Stored items
_ _ _ _
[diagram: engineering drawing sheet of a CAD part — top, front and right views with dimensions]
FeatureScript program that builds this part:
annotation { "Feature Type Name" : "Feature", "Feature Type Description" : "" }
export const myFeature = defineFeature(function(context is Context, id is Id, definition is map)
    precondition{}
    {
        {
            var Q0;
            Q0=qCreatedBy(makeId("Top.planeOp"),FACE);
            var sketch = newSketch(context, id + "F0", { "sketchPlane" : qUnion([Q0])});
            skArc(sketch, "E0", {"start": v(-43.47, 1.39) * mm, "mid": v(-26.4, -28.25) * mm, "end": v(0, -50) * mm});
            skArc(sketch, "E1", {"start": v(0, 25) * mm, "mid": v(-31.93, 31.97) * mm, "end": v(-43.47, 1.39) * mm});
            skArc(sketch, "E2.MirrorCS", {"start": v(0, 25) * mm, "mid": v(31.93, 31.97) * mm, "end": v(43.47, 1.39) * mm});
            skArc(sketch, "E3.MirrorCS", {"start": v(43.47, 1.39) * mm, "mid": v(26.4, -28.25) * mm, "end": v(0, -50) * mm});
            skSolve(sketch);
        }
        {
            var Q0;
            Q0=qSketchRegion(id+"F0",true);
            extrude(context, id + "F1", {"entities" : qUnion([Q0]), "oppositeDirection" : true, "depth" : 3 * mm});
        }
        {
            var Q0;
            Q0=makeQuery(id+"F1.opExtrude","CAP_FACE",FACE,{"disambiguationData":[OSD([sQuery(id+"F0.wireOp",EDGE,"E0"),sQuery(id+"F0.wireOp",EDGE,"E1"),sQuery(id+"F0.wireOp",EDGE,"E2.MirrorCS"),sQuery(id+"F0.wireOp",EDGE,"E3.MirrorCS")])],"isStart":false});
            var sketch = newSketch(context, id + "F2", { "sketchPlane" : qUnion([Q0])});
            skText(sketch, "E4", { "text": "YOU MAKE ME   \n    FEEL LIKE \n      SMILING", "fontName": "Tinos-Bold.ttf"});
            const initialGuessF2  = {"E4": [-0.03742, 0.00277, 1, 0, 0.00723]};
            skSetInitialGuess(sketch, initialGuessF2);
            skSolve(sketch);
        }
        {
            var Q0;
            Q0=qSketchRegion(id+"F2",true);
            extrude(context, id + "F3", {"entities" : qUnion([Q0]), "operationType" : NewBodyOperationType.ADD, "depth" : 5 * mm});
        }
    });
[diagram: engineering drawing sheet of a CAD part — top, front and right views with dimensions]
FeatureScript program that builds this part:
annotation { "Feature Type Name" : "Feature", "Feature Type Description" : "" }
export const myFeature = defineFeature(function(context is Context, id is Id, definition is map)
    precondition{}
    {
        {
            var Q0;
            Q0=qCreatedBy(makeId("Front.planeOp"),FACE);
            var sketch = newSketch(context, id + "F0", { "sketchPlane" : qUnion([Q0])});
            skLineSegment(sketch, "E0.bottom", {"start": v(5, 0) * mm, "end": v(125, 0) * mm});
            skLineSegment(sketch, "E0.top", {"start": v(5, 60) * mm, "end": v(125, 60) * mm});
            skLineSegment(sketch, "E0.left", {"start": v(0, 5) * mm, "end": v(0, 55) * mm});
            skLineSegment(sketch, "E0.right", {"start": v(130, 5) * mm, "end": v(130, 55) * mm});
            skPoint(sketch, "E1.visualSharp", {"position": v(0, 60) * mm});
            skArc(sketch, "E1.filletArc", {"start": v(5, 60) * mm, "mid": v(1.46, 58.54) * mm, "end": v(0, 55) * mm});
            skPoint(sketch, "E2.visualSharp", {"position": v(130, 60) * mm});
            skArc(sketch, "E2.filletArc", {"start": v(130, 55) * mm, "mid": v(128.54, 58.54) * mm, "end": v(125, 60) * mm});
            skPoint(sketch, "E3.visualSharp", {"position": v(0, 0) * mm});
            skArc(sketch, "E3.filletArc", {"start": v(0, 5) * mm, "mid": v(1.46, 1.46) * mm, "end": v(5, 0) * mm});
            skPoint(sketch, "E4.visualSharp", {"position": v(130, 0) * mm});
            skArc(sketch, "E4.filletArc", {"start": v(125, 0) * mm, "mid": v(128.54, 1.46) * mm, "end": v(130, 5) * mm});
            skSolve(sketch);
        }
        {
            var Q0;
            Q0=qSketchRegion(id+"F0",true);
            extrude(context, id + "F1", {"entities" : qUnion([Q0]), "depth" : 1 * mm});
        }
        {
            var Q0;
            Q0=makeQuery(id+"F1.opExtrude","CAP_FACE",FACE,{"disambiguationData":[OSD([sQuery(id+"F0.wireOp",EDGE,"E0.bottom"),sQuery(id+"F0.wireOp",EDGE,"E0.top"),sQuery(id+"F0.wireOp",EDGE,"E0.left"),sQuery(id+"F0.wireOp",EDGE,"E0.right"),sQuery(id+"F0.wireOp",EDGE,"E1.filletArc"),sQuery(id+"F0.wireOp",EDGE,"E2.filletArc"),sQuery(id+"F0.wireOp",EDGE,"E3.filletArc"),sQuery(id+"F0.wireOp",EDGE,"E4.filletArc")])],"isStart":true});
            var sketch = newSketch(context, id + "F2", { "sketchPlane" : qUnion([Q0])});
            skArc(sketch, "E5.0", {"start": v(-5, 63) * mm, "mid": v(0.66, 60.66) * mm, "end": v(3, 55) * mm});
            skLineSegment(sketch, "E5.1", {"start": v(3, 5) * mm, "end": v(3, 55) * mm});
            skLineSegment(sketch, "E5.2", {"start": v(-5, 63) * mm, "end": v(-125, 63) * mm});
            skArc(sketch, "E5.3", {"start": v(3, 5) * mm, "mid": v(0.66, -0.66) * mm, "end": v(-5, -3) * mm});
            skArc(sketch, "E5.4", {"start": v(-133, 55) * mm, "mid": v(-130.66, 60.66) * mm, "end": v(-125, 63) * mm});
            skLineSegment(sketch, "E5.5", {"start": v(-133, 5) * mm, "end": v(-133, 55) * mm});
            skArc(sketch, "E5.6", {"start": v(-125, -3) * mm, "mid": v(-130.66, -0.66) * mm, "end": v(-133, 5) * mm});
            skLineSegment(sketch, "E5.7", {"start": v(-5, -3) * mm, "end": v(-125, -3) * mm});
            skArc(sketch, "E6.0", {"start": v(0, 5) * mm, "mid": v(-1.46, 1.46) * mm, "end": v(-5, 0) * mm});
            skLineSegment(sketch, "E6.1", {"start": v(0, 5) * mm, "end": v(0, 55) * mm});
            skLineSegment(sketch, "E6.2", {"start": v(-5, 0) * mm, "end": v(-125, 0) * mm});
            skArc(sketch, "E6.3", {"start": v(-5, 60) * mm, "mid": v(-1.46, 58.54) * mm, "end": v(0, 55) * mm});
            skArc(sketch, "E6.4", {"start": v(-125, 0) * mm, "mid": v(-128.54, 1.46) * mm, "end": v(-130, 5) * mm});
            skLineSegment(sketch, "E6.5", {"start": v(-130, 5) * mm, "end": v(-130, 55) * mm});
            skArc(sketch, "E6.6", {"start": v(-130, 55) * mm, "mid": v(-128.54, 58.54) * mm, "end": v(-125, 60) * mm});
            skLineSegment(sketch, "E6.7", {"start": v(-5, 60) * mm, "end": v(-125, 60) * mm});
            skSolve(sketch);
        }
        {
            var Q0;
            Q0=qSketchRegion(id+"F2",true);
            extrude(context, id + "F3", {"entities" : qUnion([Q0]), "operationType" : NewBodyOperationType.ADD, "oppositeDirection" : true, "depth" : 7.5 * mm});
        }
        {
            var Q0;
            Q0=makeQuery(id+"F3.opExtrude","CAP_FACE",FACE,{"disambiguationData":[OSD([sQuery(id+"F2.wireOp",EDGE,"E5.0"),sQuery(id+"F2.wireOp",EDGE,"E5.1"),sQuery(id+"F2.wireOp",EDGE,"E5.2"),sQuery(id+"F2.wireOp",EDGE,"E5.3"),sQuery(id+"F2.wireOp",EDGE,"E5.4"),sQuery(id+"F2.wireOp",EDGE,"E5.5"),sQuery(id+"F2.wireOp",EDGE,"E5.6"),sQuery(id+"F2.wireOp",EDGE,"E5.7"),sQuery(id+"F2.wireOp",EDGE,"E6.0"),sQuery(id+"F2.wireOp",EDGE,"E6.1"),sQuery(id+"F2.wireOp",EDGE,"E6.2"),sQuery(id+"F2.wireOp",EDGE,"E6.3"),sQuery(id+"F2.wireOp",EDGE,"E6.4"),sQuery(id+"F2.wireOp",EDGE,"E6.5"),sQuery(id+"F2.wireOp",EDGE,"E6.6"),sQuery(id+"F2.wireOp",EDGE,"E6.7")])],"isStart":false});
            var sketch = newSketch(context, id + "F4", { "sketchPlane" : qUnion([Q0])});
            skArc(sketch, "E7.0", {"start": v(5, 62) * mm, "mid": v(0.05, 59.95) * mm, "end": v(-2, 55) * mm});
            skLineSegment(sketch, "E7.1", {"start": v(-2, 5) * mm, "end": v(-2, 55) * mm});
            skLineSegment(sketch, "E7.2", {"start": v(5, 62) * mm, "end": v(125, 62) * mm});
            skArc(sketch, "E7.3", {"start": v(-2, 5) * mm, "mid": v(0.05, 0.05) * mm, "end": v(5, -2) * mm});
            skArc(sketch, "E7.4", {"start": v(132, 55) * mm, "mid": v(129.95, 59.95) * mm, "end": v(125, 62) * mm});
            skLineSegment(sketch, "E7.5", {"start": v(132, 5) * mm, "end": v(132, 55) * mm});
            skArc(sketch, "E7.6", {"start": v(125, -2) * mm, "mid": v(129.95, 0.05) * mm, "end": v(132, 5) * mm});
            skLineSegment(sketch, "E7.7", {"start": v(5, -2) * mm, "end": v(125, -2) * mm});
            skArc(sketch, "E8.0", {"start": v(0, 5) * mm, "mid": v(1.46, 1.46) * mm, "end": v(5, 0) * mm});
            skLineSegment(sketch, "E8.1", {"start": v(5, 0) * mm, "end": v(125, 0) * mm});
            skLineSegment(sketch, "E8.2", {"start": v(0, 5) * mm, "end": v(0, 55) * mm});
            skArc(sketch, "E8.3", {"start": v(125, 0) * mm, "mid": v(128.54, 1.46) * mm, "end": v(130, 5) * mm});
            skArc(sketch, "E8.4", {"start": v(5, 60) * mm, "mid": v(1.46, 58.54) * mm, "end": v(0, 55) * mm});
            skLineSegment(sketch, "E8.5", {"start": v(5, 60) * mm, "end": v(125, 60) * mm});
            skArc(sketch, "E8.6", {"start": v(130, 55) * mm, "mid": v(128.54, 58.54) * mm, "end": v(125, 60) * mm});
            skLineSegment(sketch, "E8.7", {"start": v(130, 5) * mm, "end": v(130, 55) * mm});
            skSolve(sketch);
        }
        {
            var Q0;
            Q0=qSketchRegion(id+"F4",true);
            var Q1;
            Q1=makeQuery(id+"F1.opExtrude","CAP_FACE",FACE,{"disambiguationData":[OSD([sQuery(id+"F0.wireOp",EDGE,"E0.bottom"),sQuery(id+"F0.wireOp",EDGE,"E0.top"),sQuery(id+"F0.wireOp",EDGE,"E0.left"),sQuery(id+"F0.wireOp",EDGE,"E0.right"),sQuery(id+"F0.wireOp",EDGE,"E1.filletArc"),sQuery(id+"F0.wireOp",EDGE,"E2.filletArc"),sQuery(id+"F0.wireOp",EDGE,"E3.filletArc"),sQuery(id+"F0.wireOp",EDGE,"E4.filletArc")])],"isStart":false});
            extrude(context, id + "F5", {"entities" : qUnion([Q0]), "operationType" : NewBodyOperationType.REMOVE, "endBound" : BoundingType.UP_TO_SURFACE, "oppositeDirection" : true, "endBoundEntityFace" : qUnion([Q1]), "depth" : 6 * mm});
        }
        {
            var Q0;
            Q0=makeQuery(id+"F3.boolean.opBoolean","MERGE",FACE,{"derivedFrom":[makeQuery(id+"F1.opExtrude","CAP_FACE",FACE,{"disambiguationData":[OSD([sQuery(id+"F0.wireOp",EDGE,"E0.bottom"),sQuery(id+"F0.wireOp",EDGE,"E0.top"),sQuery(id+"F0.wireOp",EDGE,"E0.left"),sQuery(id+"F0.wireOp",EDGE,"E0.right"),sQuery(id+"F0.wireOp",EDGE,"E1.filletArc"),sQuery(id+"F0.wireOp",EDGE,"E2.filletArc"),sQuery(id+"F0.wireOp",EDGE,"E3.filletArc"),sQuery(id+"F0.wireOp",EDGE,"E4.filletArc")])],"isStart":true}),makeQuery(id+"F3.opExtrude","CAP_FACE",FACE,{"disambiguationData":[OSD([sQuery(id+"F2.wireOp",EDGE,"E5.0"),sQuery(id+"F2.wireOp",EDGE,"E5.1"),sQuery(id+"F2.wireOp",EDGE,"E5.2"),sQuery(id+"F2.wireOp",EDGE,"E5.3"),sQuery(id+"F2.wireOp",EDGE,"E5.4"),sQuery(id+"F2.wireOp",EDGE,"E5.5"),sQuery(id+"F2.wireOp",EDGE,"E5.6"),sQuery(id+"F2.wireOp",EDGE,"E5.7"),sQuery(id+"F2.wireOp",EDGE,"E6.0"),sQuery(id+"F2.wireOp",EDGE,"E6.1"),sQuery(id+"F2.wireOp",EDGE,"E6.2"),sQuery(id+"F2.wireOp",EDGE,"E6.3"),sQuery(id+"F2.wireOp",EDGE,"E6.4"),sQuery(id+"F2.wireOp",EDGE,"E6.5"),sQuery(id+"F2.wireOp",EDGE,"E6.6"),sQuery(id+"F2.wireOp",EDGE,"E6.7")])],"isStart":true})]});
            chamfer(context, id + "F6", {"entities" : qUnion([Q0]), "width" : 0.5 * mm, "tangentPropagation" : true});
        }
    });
_ _ _ _
Output the part of the records that runs from the start through the line containing "v(-31.93, 31.97) *", including both ends, exactly as it appears there.

[diagram: engineering drawing sheet of a CAD part — top, front and right views with dimensions]
FeatureScript program that builds this part:
annotation { "Feature Type Name" : "Feature", "Feature Type Description" : "" }
export const myFeature = defineFeature(function(context is Context, id is Id, definition is map)
    precondition{}
    {
        {
            var Q0;
            Q0=qCreatedBy(makeId("Top.planeOp"),FACE);
            var sketch = newSketch(context, id + "F0", { "sketchPlane" : qUnion([Q0])});
            skArc(sketch, "E0", {"start": v(-43.47, 1.39) * mm, "mid": v(-26.4, -28.25) * mm, "end": v(0, -50) * mm});
            skArc(sketch, "E1", {"start": v(0, 25) * mm, "mid": v(-31.93, 31.97) * mm, "end": v(-43.47, 1.39) * mm});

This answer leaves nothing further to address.